# [TASK ITEM]
Reproduce the tail of the data exactly. It starts at the line containing "mõeldud rakendused töötavad." and runs to the last line.

# [RECORDS]
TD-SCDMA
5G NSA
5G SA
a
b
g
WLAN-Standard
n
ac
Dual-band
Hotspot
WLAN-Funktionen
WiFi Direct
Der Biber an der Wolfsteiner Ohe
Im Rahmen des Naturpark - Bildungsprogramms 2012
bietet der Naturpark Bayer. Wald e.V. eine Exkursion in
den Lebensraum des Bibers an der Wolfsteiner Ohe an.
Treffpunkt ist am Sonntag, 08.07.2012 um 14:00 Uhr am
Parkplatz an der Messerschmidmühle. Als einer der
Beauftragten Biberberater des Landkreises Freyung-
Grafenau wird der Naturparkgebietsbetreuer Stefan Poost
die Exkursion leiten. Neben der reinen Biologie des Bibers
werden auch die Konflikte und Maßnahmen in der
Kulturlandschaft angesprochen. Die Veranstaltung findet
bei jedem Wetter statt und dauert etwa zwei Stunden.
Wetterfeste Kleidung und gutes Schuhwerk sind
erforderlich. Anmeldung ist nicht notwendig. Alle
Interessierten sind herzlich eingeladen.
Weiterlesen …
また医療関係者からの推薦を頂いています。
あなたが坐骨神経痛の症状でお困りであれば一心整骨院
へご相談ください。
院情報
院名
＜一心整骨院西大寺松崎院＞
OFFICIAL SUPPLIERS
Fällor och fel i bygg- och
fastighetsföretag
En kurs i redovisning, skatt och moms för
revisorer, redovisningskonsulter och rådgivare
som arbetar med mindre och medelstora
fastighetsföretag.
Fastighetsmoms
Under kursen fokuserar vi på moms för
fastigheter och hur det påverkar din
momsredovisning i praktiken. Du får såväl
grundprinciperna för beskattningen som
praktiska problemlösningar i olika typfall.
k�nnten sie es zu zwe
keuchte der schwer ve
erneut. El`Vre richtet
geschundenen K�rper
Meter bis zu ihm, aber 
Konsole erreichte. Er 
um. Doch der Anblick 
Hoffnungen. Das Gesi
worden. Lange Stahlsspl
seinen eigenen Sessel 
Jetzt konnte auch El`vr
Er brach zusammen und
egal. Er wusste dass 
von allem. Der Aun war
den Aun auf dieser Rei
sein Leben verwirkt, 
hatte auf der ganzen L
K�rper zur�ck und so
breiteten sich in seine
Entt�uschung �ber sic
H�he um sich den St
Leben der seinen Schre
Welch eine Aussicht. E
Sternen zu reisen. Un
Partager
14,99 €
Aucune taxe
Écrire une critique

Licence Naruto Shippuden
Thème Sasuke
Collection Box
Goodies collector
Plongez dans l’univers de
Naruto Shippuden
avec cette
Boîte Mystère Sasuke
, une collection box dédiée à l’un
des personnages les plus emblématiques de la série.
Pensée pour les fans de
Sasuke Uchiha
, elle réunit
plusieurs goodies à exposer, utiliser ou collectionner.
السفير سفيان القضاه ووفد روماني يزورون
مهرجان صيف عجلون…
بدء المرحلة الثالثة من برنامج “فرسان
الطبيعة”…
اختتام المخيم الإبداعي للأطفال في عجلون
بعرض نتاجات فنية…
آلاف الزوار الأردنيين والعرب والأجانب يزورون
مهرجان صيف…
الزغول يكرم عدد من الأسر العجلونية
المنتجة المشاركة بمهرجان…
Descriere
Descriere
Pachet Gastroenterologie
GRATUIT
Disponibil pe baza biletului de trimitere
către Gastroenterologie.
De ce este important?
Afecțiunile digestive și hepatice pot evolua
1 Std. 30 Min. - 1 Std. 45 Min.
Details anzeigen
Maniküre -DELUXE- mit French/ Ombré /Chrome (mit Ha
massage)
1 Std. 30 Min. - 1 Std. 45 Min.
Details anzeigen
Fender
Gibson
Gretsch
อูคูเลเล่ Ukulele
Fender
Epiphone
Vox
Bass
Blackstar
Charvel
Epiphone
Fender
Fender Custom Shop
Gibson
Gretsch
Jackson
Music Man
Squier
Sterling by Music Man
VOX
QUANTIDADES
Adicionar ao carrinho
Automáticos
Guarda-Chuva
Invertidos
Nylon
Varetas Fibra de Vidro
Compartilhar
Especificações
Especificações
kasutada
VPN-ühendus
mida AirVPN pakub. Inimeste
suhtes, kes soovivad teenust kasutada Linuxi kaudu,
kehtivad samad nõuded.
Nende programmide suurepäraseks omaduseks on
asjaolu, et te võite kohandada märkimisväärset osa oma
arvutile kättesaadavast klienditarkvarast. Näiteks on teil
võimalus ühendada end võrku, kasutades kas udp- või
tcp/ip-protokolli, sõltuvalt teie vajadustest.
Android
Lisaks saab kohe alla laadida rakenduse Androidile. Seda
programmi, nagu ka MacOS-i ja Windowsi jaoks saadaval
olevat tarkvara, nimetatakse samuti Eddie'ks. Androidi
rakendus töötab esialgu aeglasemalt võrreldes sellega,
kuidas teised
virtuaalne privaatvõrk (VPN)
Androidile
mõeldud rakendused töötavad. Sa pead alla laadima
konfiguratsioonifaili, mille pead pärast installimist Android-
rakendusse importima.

# [ANSWER SPACE]
mõeldud rakendused töötavad. Sa pead alla laadima
konfiguratsioonifaili, mille pead pärast installimist Android-
rakendusse importima.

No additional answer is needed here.